5 × 10³ sEND cells were seeded on 10 μl of Collagen I and were allowed to migrate for 6 hours. Numbers of transmigrated cells are shown in (a) and micrographs of transmigrated Calcein-labelled cells are in (b). Error bars represent SD. One-way ANOVA with Bonferroni multiple comparisons was used to compare S3ED to relative UT control.

Figure 7. EC proliferation is unaffected by either GST or S3ED.
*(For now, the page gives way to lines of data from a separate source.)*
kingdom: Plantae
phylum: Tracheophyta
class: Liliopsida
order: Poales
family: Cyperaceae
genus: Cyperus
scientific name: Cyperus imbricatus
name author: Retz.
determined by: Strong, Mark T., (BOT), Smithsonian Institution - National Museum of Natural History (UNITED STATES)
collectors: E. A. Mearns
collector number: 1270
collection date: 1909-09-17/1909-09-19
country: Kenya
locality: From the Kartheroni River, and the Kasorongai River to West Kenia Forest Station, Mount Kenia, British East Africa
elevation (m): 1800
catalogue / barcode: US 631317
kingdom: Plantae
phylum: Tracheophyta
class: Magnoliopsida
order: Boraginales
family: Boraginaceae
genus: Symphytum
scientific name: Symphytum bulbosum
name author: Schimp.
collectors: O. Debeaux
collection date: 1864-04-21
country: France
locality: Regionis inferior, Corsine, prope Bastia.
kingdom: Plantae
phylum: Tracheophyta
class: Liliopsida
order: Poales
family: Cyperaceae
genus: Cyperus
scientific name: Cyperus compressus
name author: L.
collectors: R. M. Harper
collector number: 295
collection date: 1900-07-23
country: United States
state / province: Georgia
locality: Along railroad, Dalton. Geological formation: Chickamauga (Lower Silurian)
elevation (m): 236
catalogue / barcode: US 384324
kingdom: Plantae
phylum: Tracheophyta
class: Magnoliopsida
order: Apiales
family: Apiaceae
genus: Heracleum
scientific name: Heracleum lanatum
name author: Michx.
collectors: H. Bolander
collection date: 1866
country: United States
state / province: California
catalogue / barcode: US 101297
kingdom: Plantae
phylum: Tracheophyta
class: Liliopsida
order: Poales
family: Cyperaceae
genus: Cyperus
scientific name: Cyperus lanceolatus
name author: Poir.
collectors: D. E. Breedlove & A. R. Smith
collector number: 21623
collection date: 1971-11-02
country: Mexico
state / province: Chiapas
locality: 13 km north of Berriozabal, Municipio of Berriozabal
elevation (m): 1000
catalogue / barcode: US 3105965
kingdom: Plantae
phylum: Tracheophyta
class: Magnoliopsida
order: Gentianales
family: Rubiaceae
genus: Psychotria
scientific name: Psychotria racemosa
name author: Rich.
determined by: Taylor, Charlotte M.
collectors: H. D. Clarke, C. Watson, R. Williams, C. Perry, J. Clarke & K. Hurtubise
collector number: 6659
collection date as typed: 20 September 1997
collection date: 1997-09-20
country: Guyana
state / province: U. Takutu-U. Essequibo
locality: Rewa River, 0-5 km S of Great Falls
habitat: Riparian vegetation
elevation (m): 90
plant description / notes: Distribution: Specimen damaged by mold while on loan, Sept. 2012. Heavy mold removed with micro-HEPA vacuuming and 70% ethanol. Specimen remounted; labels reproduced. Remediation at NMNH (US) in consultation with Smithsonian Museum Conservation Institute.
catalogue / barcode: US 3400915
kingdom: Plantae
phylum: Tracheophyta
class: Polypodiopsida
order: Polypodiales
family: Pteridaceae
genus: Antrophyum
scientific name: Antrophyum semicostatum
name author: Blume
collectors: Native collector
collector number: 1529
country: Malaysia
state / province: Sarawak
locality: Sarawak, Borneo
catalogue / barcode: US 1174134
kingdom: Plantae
5 x 10³ bEND 3.1 cells were incubated in the presence of 0.5 µM of either GST or S3ED. Error bars represent SD. One-way ANOVA with Bonferroni multiple comparisons was used to compare S3ED to relative UT control showing no statistically significant difference between the two at after 9 and 24 hours.

Discussion

Here we show for the first time that the ectodomain of syndecan-3, like the other syndecan family members, has cell adhesion regulatory properties and acts as an inhibitor of angiogenesis. This strongly suggests that adhesion regulatory domains in syndecan extracellular core domains exist in all four family members and also provides further insight as to how these molecules function. Interestingly, there is very little sequence homology between syndecan ectodomains³², and the adhesion regulatory motifs identified in syndecan-1,-2 and -4 are not present in S3ED. In addition, syndecan-3 is unique amongst the family since its core protein possesses a mucin-rich domain and it is likely that these O-linked sugars will also have a role in its molecular interactions. Although syndecan-3 expression is mostly associated with cells of the nervous system, it has also been found to be associated with cells related to maternal and foetal circulation³³. Vascular defects in the syndecan-3 null mouse have not been reported but the identification of S3ED as a regulator of angiogenesis suggests that this may be a fertile area for future research. This work identifies syndecan-3 as a potential therapeutic target in pathologies where angiogenesis is a feature.